Browser support

Which runtime each browser gets, hardware requirements, model download sizes, and what travels over the network.

Last updated 2026-06-03

The widget picks its runtime on two axes — mode (mobile or desktop) and engine (llm or scenarios) — based on browser, OS, and available hardware. Override either with data-mode-override or data-engine-override for testing.

Device matrix

Browser	Version	Mode	Engine	Notes
Chrome / Edge	113+	desktop	llm	WebGPU — full Qwen3-0.6B.
Safari macOS	17+	desktop	llm	WASM SIMD fallback (slower than WebGPU).
Firefox	130+	desktop	llm	WASM SIMD fallback.
Safari iOS	17+	mobile	scenarios	Phones — instant scenario matching, no model.
Chrome Android	any	mobile	scenarios	Phones — instant scenario matching, no model.
Older browsers / low memory	—	desktop	scenarios	LLM unavailable — scenarios still work.

What each engine delivers

LLM engine — exact scenarios + AI fallback. Qwen3-0.6B runs in-browser on WebGPU when available, WASM otherwise. Grounded in your published vectors.
Scenarios engine — exact scenarios only. No model download, no AI fallback. The scenario fallback message (configured in the app) is shown when nothing matches.

Hardware requirements

Engine	RAM	Why
llm	≥ 2 GB	Holds the embedder and the language model in browser memory.
scenarios	~5 MB	Just `scenarios.json` and the matcher.

Model download sizes

Asset	Engine	Approx. size
Qwen3-0.6B q4f16	llm	~570 MB
multilingual-e5-small (embedder)	llm	~100 MB
scenarios.json + matcher	all	~5 MB

All assets are cached in IndexedDB after first download. Subsequent visits skip the bulk and only check for updates.
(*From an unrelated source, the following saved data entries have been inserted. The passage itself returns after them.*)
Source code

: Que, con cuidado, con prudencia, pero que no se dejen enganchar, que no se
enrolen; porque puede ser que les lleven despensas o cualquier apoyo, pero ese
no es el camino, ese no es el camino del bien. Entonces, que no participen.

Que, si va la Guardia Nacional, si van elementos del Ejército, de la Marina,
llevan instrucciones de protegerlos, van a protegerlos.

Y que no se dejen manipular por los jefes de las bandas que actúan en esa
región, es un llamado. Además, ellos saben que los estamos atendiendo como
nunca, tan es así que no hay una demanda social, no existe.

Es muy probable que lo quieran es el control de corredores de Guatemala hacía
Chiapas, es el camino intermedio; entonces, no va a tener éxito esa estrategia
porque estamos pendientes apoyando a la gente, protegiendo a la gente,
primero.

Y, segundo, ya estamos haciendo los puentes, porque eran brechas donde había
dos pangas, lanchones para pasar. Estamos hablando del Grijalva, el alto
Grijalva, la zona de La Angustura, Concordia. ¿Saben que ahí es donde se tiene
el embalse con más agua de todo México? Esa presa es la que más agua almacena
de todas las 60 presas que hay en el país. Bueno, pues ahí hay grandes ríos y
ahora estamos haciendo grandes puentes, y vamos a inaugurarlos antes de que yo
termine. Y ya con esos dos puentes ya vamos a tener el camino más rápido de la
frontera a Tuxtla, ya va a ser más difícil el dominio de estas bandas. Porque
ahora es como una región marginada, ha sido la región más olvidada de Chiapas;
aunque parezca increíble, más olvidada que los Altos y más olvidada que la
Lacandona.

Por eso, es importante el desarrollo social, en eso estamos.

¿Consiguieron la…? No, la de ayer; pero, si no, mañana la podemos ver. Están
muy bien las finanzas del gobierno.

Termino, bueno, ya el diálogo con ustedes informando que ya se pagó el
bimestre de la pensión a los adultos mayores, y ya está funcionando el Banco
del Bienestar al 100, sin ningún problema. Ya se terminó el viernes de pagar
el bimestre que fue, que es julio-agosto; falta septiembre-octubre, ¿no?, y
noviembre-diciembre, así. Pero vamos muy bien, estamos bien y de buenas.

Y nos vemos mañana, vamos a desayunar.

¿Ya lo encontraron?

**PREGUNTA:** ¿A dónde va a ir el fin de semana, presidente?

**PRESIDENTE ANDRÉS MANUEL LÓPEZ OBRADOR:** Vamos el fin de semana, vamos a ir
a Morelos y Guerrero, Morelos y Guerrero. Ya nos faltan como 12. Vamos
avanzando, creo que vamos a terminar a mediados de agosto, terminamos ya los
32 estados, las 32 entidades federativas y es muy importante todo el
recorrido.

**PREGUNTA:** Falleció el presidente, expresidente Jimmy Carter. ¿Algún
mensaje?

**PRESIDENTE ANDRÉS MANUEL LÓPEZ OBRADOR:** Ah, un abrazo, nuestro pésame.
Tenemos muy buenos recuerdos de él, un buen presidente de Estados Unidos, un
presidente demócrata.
What travels over the network

Your config.json, scenarios.json, and vectors.json — from cdn.zupport.chat or your custom data-config-base-url.
Model weights — from Hugging Face Hub by default, or your custom data-model-base-url.
transformers.js runtime modules — from jsDelivr on first use (workers only).

No conversation server

Visitor messages and replies never leave the browser. All inference happens locally. There is nothing to log, no transcript to subpoena, and no cookies to regulate.

IndexedDB caching

The embed stores model weights and the vector index in IndexedDB so repeat visits are instant. To force a fresh download — e.g. for debugging — set data-disable-cache="true" or call chat.refresh({ bypassCache: true }).

Self-hosting

For air-gapped or compliance-driven deploys, you can host everything yourself:

The config and scenarios — via data-config-base-url (or data-config-url).
The model weights — via data-model-base-url.
The script itself — host embed.js on your own CDN.